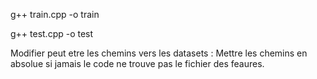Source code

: g++ train.cpp -o train

g++ test.cpp -o test

Modifier peut etre les chemins vers les datasets : Mettre les chemins en absolue si jamais le code ne trouve pas le fichier des feaures.
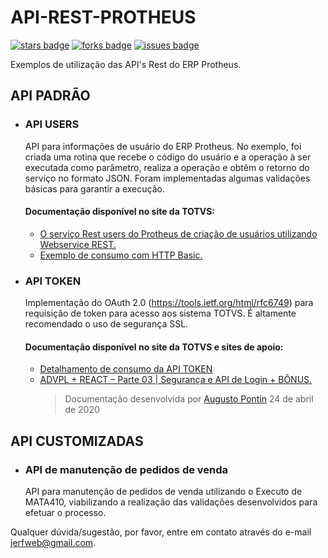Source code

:# API-REST-PROTHEUS

[![stars badge]][stars]
[![forks badge]][forks]
[![issues badge]][issues]

[stars badge]:https://img.shields.io/github/stars/jerfweb/sp_whoisactive.svg
[forks badge]:https://img.shields.io/github/forks/jerfweb/sp_whoisactive.svg
[issues badge]:https://img.shields.io/github/issues/jerfweb/sp_whoisactive.svg

[stars]:https://github.com/jerfweb/API-REST-PROTHEUS/stargazers
[forks]:https://github.com/jerfweb/API-REST-PROTHEUS/network
[issues]:https://github.com/jerfweb/API-REST-PROTHEUS/issues

Exemplos de utilização das API's Rest do ERP Protheus.

## API PADRÃO

 - ### API USERS	
	API para informações de usuário do ERP Protheus.
	No exemplo, foi criada uma rotina que recebe o código do usuário e a operação à ser executada como parâmetro, realiza a operação e obtêm o retorno do serviço no formato JSON. Foram implementadas algumas validações básicas para garantir a execução.

	#### Documentação disponível no site da TOTVS:
	- [O serviço Rest users do Protheus de criação de usuários utilizando Webservice REST.](http://tdn.totvs.com/pages/releaseview.action?pageId=274327398)
	- [Exemplo de consumo com HTTP Basic.](http://tdn.totvs.com/display/framework/Exemplo+de+consumo+com+HTTP+Basic)

 - ### API TOKEN
	Implementação do OAuth 2.0 (https://tools.ietf.org/html/rfc6749) para requisição de token para acesso aos sistema TOTVS. É altamente recomendado o uso de segurança SSL.
	
	#### Documentação disponível no site da TOTVS e sites de apoio:
	- [Detalhamento de consumo da API TOKEN](https://api.totvs.com.br/apidetails/Token_v1_000.json)
	- [ADVPL + REACT – Parte 03 | Segurança e API de Login + BÔNUS.](https://augustopontin.com.br/programacao/advpl-react-parte-03-seguranca-e-api-de-login-bonus/)
		>Documentação desenvolvida por [Augusto Pontin](https://augustopontin.com.br/author/augusto-bsinfogmail-com/ "Posts de Augusto Pontin") 24 de abril de 2020

## API CUSTOMIZADAS

- ### API de manutenção de pedidos de venda
	API para manutenção de pedidos de venda utilizando o Executo de MATA410, viabilizando a realização das validações desenvolvidos para efetuar o processo.



Qualquer dúvida/sugestão, por favor, entre em contato através do e-mail [jerfweb@gmail.com](mailto:jerfweb@gmail.com).
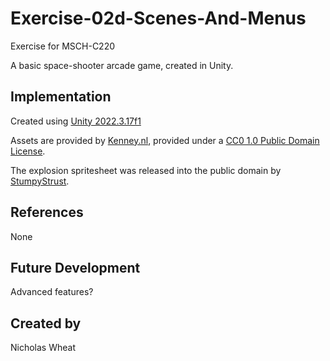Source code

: # Exercise-02d-Scenes-And-Menus

Exercise for MSCH-C220

A basic space-shooter arcade game, created in Unity.

## Implementation

Created using [Unity 2022.3.17f1](https://unity.com/download)

Assets are provided by [Kenney.nl](https://kenney.nl/assets/space-shooter-extension), provided under a [CC0 1.0 Public Domain License](https://creativecommons.org/publicdomain/zero/1.0/).

The explosion spritesheet was released into the public domain by [StumpyStrust](https://opengameart.org/content/explosion-sheet).


## References
None

## Future Development
Advanced features?

## Created by
Nicholas Wheat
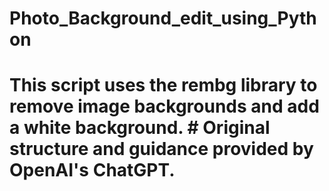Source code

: # Photo_Background_edit_using_Python
# This script uses the rembg library to remove image backgrounds and add a white background. # Original structure and guidance provided by OpenAI's ChatGPT.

ASSIGNMENT
Please give again the entries word for word, starting at the first line and ending with the line that contains "API para informações"; include both of those lines but none of the pictures.

TASK ANSWER
Source code

: g++ train.cpp -o train

g++ test.cpp -o test

Modifier peut etre les chemins vers les datasets : Mettre les chemins en absolue si jamais le code ne trouve pas le fichier des feaures.
Source code

:# API-REST-PROTHEUS

[![stars badge]][stars]
[![forks badge]][forks]
[![issues badge]][issues]

[stars badge]:https://img.shields.io/github/stars/jerfweb/sp_whoisactive.svg
[forks badge]:https://img.shields.io/github/forks/jerfweb/sp_whoisactive.svg
[issues badge]:https://img.shields.io/github/issues/jerfweb/sp_whoisactive.svg

[stars]:https://github.com/jerfweb/API-REST-PROTHEUS/stargazers
[forks]:https://github.com/jerfweb/API-REST-PROTHEUS/network
[issues]:https://github.com/jerfweb/API-REST-PROTHEUS/issues

Exemplos de utilização das API's Rest do ERP Protheus.

## API PADRÃO

 - ### API USERS	
	API para informações de usuário do ERP Protheus.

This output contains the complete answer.